Joni Mitchell is going to sing at the Grammy Awards on Sunday, the first time she’s ever performed at the ceremony, and I admit to mixed feelings. It’s great that Brandi Carlile has coaxed Mitchell into making her first public appearances in years, and I’m sure the fans will be thrilled to see her, just as they were at the 2022 Newport Folk Festival. On the other hand, it’s a little sad. Her voice is a shadow of what it once was, and I’d rather hear the classics from her prime.
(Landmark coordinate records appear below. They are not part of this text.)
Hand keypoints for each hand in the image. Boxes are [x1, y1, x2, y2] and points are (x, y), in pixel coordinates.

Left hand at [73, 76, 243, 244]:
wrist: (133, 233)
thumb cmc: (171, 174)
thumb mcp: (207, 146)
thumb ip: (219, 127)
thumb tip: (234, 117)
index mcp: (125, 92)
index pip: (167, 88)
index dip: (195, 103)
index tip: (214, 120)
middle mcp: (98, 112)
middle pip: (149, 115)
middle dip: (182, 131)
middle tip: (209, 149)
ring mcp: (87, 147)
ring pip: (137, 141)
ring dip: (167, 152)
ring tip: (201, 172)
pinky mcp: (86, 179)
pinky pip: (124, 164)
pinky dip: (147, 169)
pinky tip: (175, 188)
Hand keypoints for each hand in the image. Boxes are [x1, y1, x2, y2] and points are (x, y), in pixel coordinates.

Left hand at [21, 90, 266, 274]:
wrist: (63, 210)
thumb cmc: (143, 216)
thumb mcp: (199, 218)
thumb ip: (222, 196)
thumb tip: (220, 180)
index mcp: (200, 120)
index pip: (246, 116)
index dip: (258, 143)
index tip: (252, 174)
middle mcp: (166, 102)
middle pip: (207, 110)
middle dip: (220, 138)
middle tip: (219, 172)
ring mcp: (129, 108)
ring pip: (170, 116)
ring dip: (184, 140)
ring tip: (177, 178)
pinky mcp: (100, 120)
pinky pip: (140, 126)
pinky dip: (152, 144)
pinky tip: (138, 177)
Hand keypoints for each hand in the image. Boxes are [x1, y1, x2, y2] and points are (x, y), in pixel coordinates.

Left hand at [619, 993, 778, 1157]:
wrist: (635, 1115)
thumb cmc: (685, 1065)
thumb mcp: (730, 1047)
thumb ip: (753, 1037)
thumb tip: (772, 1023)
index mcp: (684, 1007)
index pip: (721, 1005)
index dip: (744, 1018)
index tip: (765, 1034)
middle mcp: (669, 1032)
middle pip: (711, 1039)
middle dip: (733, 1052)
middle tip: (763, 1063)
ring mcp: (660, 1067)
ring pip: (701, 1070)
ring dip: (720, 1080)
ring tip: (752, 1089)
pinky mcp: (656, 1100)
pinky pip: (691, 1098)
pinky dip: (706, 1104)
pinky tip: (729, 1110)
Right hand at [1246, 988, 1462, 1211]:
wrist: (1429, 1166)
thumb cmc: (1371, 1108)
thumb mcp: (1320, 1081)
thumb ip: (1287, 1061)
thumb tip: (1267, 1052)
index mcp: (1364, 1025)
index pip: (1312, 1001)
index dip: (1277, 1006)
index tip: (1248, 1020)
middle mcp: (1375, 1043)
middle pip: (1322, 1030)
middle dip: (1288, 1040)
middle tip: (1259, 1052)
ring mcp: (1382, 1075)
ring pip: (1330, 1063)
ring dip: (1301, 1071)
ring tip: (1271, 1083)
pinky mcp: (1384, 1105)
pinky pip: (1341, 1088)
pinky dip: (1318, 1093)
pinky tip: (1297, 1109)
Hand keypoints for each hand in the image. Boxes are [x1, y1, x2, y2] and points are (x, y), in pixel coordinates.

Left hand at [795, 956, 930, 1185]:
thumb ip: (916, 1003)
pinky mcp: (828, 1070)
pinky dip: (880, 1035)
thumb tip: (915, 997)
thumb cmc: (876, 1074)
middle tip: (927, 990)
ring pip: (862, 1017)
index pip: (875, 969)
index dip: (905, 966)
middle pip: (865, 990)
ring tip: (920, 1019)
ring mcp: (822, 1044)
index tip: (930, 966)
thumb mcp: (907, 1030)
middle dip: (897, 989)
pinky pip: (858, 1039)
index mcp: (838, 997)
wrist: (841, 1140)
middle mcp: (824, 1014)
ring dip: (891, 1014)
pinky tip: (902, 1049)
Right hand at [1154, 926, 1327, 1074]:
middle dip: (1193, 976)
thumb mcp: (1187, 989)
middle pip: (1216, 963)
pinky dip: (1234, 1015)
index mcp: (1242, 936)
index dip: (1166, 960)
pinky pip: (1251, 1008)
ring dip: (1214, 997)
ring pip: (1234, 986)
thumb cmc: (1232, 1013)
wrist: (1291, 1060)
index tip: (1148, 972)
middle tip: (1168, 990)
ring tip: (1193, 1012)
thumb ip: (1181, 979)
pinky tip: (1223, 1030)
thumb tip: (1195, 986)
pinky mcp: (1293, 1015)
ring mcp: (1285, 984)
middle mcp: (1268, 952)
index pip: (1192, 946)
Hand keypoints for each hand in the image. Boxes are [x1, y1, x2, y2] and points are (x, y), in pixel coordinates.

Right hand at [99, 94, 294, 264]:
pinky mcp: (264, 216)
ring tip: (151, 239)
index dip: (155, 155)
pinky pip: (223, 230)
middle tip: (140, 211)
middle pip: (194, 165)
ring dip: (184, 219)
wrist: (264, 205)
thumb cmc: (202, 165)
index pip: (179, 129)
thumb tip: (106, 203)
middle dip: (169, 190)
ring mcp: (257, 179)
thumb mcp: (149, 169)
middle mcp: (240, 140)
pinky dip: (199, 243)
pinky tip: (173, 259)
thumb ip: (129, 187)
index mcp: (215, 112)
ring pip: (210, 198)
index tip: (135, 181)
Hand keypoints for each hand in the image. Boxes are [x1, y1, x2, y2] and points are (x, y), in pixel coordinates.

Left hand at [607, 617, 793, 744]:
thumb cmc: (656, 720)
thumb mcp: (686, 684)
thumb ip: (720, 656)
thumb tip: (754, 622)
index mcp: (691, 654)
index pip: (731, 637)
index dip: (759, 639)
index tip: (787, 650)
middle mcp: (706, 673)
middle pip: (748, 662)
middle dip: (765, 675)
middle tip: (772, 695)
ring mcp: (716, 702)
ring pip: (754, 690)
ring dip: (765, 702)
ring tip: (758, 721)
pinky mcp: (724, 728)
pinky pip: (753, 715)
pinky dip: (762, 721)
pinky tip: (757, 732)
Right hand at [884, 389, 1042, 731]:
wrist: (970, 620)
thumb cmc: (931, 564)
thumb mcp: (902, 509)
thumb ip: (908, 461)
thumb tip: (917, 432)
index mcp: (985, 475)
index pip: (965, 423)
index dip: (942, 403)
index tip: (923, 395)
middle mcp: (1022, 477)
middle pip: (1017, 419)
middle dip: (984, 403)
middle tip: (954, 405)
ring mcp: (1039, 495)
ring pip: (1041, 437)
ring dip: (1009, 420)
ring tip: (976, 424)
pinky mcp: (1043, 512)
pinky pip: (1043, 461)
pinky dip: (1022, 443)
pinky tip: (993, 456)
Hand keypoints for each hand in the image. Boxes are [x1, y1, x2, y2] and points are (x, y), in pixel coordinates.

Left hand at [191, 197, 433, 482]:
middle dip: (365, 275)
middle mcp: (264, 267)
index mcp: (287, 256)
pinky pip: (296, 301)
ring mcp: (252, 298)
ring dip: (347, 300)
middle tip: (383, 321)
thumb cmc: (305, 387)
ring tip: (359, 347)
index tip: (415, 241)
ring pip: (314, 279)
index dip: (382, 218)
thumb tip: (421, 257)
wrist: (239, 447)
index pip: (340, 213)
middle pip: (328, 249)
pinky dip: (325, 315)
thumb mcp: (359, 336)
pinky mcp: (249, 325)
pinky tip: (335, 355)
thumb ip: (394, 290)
Even better, here’s a performance from her prime you probably haven’t heard before. “I’m a Radio,” the title on Mitchell’s 1972 copyright, was her first Top 40 hit, written after her new label’s boss, David Geffen, told her she deserved to have a hit single. So she wrote a literal radio love song, using “you turn me on” to fuel an extended metaphor. In her early days she could do that, write lyrics that were simultaneously deep and breezy, with atmospheric melodies to match. They were a big reason she was considered among the best songwriters of the folkie generation.
Before she laid down the version that was included on 1972’s “For the Roses,” she recorded the tune with Neil Young and his backup band at the time, the Stray Gators. It has an unmistakable Neil Young flavor in its laconic opening rhythm, and the lack of production polish gives Mitchell’s voice more room to shine. This tape sat in the vaults until last fall, when it was released on “The Joni Mitchell Archives, Vol. 3: The Asylum Years (1972-1975).”
The session that produced the finished track included David Crosby and Graham Nash as well as Young, but only Nash’s harmonica made the final cut. The single reached No. 25 on the Hot 100, the first of the four Top 40 hits she had in her career.